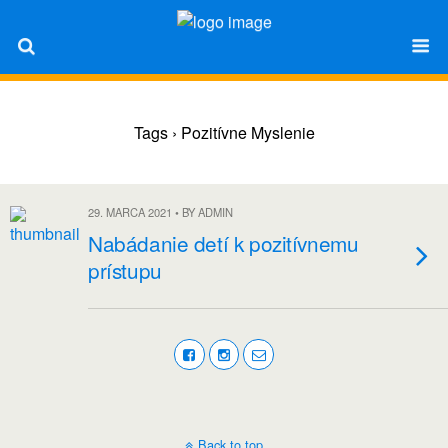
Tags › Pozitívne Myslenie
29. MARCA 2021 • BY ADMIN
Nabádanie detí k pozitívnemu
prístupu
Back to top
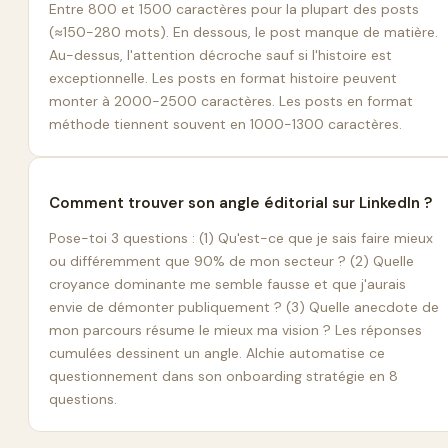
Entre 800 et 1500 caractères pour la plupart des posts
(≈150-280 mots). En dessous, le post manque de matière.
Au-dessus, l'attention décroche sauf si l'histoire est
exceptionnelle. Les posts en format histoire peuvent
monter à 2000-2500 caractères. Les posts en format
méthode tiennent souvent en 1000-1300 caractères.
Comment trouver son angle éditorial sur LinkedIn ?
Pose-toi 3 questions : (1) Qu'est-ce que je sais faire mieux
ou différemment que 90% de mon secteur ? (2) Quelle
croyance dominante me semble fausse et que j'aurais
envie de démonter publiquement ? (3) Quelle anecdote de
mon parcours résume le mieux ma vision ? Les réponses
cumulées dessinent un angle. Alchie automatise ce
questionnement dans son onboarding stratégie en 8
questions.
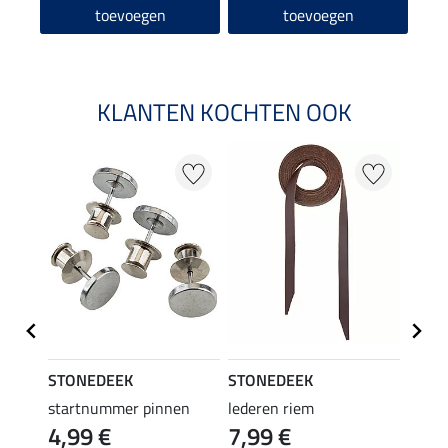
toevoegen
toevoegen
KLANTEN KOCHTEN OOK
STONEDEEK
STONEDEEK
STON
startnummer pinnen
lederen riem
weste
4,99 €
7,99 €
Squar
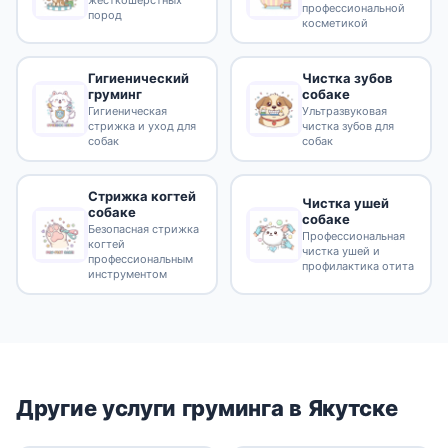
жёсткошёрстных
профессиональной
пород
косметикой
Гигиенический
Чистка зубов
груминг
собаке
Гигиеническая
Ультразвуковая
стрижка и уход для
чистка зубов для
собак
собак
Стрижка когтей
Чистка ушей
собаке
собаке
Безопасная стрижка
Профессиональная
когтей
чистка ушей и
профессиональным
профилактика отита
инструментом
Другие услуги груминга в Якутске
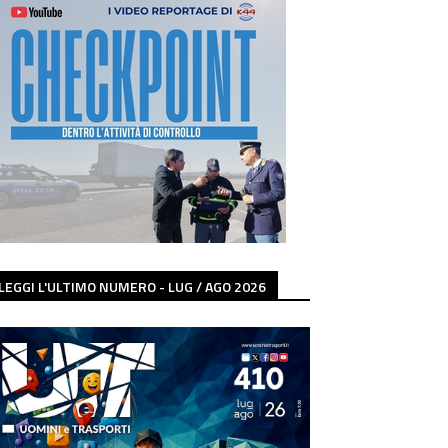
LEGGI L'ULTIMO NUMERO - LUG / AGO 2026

○ ○ ○ ○ ○

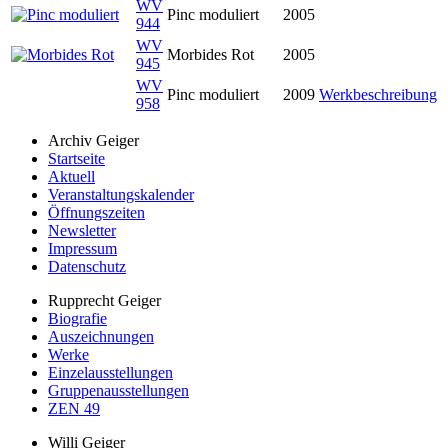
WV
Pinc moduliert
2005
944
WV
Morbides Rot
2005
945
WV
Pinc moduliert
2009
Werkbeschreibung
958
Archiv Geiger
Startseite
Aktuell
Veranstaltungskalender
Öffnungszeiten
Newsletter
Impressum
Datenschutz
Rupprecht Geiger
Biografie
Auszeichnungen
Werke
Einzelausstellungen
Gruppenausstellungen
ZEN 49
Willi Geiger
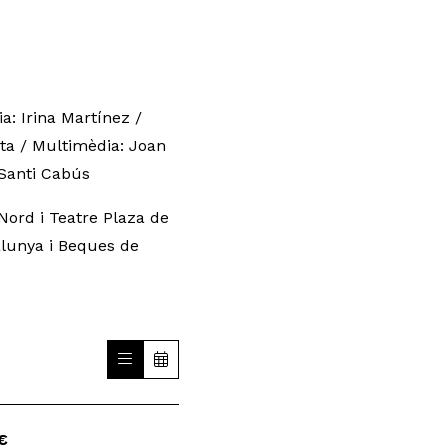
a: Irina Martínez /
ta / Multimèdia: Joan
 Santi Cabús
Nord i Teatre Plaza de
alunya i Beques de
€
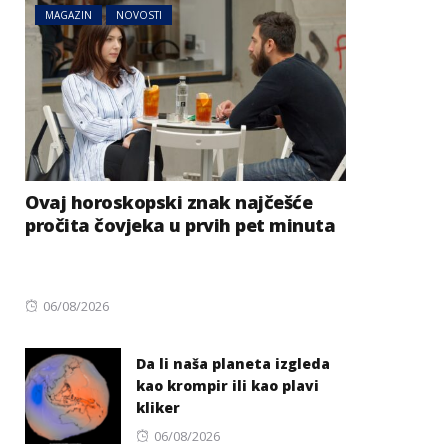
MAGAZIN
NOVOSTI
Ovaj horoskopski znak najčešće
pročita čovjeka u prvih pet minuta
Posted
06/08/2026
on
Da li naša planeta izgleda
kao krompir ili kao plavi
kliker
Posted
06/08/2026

○ ○ ○ ○ ○

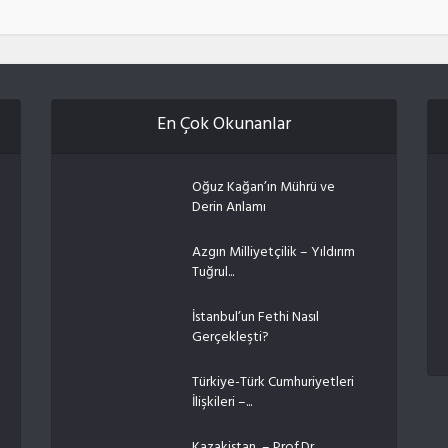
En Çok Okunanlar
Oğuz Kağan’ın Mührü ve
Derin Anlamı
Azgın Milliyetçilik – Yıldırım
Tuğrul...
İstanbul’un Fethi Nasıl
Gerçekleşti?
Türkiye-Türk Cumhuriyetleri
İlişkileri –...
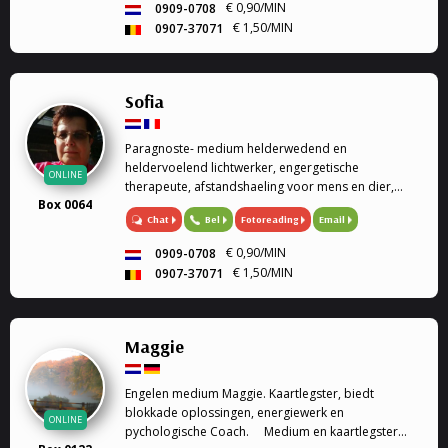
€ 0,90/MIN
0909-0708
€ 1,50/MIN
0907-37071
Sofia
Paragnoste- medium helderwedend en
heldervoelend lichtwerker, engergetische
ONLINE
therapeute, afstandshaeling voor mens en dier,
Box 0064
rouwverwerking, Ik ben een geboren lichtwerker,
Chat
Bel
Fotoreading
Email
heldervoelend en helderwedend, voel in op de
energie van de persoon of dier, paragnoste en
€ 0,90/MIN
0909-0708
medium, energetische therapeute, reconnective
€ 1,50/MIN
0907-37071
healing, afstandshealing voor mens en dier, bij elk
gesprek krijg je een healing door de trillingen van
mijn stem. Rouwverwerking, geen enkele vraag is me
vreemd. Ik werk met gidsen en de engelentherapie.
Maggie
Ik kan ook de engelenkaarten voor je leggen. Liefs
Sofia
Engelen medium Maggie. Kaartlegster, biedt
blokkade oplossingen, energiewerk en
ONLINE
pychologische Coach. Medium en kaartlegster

○ ○ ○ ○ ○

**Exercise brief**. In the lines from the one containing "En Çok Okunanlar" up to and including the one containing "İlişkileri –...", switch "Fethi" to "Kuşatması". Reproduce only those lines, leaving everything else in them unchanged.

**Reply to the task**.
En Çok Okunanlar
Oğuz Kağan’ın Mührü ve
Derin Anlamı
Azgın Milliyetçilik – Yıldırım
Tuğrul...
İstanbul’un Kuşatması Nasıl
Gerçekleşti?
Türkiye-Türk Cumhuriyetleri
İlişkileri –...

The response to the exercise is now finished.